- RECORDS PROVIDED:
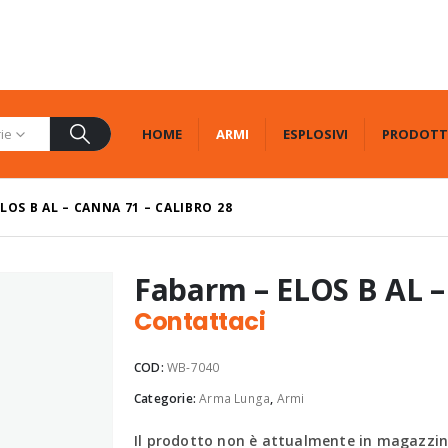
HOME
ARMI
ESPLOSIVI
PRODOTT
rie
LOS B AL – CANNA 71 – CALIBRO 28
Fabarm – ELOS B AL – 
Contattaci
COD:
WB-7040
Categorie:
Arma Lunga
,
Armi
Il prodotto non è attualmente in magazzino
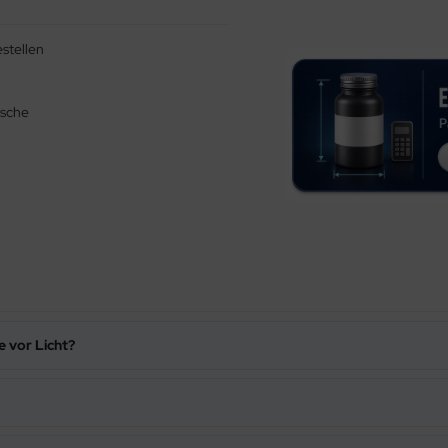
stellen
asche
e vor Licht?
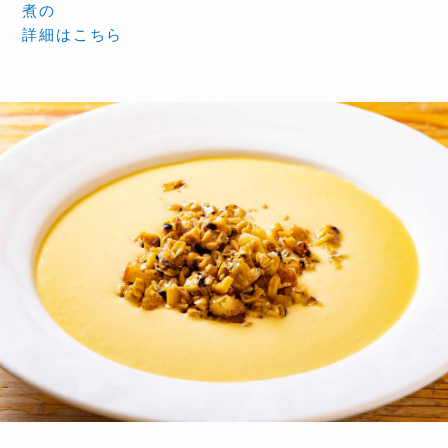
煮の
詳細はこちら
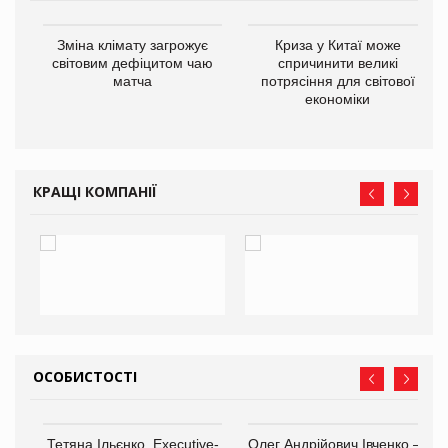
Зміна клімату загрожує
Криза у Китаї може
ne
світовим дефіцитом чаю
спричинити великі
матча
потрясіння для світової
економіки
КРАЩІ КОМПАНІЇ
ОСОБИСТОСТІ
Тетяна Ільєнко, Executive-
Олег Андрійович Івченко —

---

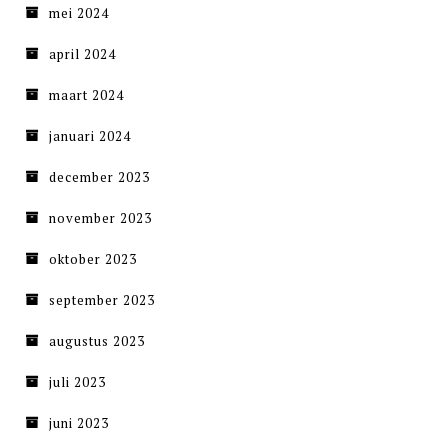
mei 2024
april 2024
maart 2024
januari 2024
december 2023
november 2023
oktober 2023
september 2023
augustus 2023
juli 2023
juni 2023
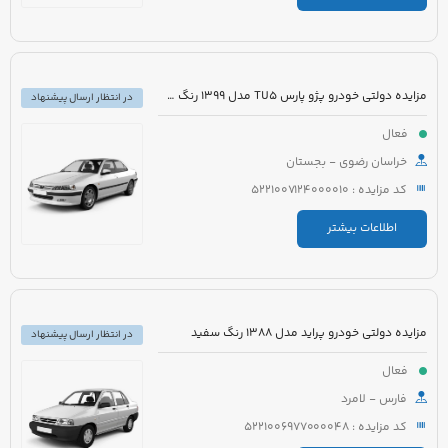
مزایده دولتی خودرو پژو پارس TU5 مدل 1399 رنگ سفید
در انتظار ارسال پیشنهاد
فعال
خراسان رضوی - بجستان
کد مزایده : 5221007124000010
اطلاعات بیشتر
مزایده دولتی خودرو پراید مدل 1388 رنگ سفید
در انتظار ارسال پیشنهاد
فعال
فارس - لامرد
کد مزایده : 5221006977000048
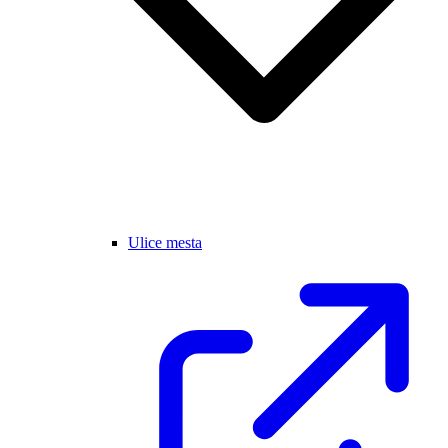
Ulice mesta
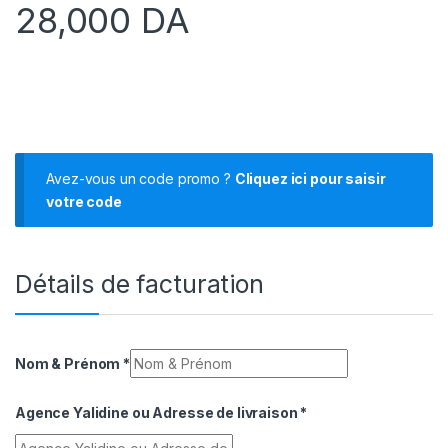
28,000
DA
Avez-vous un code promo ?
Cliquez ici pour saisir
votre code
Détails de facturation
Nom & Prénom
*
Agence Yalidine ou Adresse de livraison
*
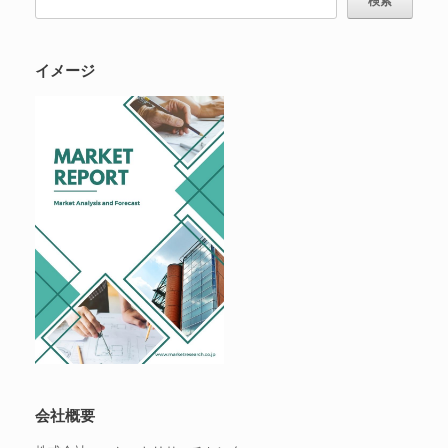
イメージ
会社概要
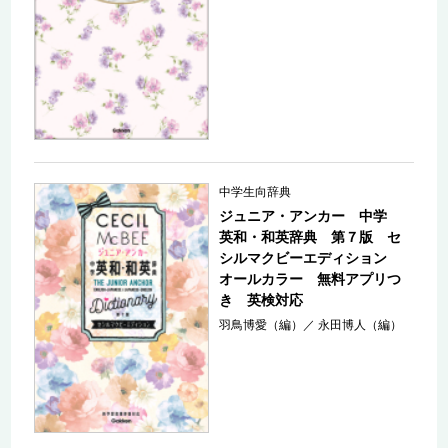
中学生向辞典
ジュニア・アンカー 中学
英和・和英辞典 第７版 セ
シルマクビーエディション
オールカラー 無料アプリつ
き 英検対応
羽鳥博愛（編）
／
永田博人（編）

- TRY IT:
List every line of the records that contains the word "خودرو".

- RESPONSE TO THIS TASK:
مزایده دولتی خودرو پژو پارس TU5 مدل 1399 رنگ سفید
مزایده دولتی خودرو پراید مدل 1388 رنگ سفید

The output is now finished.